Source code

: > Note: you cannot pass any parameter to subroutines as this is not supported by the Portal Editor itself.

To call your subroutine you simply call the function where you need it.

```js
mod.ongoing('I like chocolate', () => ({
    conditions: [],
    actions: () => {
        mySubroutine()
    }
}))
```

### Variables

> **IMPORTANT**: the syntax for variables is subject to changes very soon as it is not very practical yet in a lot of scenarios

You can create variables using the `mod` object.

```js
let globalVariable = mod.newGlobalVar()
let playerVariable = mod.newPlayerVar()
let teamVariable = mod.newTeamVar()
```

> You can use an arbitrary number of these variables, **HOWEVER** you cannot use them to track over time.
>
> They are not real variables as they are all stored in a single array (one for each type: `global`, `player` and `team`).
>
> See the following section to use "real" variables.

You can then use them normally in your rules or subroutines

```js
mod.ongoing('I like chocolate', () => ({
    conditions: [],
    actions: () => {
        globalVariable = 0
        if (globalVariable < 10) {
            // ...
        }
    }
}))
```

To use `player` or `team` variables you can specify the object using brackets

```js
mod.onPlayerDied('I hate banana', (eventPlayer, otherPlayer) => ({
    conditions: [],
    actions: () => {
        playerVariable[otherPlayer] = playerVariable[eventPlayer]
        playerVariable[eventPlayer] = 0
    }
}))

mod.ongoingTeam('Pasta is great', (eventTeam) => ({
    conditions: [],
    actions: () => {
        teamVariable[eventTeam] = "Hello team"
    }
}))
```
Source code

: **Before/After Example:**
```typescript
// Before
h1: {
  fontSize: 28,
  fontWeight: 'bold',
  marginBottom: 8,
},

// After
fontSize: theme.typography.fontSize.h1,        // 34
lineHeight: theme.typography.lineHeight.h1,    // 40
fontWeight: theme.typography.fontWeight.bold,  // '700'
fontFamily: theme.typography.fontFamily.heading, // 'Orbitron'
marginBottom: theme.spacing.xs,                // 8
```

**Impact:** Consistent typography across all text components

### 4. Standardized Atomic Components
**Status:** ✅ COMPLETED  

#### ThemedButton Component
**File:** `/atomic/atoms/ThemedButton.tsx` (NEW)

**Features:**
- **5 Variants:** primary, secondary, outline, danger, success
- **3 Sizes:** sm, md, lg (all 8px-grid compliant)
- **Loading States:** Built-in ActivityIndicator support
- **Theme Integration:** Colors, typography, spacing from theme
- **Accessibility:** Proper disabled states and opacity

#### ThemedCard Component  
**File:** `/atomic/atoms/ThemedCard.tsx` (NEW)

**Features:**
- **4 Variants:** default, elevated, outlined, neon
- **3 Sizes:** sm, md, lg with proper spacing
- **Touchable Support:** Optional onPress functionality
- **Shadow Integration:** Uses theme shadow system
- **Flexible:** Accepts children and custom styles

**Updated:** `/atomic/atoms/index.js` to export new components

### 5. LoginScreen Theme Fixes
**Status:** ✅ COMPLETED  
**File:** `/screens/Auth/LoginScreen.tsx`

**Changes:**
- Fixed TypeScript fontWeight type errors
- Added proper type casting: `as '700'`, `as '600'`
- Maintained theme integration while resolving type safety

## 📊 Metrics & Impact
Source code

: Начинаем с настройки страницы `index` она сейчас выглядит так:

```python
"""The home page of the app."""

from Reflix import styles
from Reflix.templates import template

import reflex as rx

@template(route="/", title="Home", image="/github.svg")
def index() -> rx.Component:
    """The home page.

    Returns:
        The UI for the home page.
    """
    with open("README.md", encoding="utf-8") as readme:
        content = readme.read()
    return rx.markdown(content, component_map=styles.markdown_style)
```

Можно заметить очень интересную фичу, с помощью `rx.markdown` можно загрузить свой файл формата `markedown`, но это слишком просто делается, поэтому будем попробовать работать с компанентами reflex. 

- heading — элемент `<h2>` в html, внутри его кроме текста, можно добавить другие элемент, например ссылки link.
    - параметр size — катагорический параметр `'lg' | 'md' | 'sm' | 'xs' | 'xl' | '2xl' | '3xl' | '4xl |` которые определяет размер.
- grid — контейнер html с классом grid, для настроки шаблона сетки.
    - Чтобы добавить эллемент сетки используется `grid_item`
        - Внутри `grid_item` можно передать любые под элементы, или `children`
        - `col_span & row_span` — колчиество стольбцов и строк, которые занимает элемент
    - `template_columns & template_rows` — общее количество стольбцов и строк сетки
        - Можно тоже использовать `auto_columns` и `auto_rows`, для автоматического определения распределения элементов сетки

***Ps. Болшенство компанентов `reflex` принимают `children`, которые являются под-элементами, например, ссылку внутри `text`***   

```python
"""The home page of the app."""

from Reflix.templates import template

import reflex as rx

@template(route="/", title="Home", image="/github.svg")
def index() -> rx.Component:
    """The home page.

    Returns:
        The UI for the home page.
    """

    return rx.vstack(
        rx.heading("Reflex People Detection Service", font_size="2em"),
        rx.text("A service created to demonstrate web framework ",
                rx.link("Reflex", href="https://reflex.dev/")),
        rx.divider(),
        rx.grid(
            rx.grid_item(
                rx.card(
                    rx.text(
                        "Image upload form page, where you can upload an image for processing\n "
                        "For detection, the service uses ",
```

○ ○ ○

Restate exactly the records above from their first line through the line that holds "### Variables", please, including both and leaving out all others.

Source code

: > Note: you cannot pass any parameter to subroutines as this is not supported by the Portal Editor itself.

To call your subroutine you simply call the function where you need it.

```js
mod.ongoing('I like chocolate', () => ({
    conditions: [],
    actions: () => {
        mySubroutine()
    }
}))
```

### Variables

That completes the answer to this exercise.